■ List of tasks:
1. Please reproduce the Sarahah article from "Sarahah: The latest" up to and including "the virtual world.", substituting "online world" for "virtual world" throughout.
2. According to the Sarahah article, in what month and year did Sarahah begin as a website?

Sarahah: The latest fad in the virtual world highlights the dark side of anonymous messaging apps
Sarahah, like other social media apps, could be feeding narcissism, and creating opportunities for cyber-bullying
Every individual today is leading at least two lives: one in the real world, and another in the virtual world.
In the real world, a person may have only three or four close friends, but in the virtual world, he may have over 500 friends on his Facebook list. In the real world, a person may be meek, timid, afraid of voicing how he or she feels about something, but that same individual may vent and post about uncomfortable situations on their social media status updates.
The virtual world gives us a chance to be whoever it is that we seek to be — introverts find it easier to express their feelings through texts and chats instead of having face-to-face conversations; everyone with a smartphone is now a professional photographer showcasing the aesthetics of the food they eat and the places they visit; everyone is now a model pouting and clicking selfies of themselves from the most flattering angles. The very person who’d be uncomfortable accepting a compliment in the real world experiences an ego-boost by the number of “likes” they receive for a particular picture or post.
The latest hit in the virtual world is Sarahah, an app that allows people to send anonymous messages to a user. The user receives these messages and is free to share them on his or her social media profile, but cannot trace the messages back to the original author, nor can he or she respond to them directly. Sarahah began as a website in November 2016 to enable employees to share honest feedback with their bosses in Saudi Arabia, but today it has become yet another means for people to seek validation from others — known and unknown.

[Stored items from a collection]
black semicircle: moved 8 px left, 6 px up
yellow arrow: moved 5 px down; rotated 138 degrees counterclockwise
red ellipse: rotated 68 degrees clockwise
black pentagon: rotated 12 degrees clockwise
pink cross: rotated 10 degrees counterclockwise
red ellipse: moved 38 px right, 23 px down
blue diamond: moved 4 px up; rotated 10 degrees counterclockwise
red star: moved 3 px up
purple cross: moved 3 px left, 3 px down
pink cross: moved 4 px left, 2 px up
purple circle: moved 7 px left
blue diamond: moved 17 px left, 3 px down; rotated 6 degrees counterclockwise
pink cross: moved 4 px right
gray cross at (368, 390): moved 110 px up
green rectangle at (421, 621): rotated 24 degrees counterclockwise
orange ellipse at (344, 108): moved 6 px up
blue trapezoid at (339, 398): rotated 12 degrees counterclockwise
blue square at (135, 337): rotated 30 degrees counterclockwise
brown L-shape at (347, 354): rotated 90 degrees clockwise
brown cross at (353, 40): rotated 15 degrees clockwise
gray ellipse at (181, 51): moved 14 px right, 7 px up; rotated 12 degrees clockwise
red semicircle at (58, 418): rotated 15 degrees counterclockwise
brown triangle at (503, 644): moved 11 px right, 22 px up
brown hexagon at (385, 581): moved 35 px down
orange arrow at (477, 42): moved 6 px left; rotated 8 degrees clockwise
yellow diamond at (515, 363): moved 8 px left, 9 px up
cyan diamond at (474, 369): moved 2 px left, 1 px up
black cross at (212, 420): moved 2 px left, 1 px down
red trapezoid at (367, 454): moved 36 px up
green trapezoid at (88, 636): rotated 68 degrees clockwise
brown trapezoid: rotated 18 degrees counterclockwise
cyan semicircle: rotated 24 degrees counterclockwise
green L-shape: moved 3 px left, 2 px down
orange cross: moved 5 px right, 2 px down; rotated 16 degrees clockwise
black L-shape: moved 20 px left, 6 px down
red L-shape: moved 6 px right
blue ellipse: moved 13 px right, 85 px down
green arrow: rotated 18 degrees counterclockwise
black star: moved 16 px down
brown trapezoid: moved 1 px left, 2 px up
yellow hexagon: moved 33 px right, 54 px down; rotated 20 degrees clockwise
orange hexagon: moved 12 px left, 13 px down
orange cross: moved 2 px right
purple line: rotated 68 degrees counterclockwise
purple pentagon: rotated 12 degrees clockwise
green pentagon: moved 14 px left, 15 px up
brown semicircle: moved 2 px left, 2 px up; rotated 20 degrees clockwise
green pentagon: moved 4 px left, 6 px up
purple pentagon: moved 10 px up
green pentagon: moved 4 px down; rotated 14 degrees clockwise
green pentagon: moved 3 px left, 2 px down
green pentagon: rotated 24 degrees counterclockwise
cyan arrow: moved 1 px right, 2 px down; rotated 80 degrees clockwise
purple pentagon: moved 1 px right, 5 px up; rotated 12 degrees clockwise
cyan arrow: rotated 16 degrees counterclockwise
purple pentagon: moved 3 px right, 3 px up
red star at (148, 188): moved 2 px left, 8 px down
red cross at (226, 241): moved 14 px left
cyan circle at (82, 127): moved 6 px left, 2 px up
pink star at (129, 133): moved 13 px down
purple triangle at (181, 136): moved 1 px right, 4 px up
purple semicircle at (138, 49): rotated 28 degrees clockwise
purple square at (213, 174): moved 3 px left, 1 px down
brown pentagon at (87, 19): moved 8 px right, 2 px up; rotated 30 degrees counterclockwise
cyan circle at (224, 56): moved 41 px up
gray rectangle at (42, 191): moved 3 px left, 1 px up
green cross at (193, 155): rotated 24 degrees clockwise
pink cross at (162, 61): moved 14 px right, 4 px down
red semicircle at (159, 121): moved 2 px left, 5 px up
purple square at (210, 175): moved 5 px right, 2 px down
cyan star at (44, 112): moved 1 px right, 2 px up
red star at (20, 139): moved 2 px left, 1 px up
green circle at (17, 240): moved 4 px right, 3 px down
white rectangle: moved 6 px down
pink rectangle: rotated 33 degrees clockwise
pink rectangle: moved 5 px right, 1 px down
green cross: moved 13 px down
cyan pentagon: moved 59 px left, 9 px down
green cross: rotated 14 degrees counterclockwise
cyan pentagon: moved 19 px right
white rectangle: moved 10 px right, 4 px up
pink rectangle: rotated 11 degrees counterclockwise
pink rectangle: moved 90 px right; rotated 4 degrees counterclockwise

■ Answer list:
1.
Sarahah: The latest fad in the online world highlights the dark side of anonymous messaging apps
Sarahah, like other social media apps, could be feeding narcissism, and creating opportunities for cyber-bullying
Every individual today is leading at least two lives: one in the real world, and another in the online world.

2. November 2016.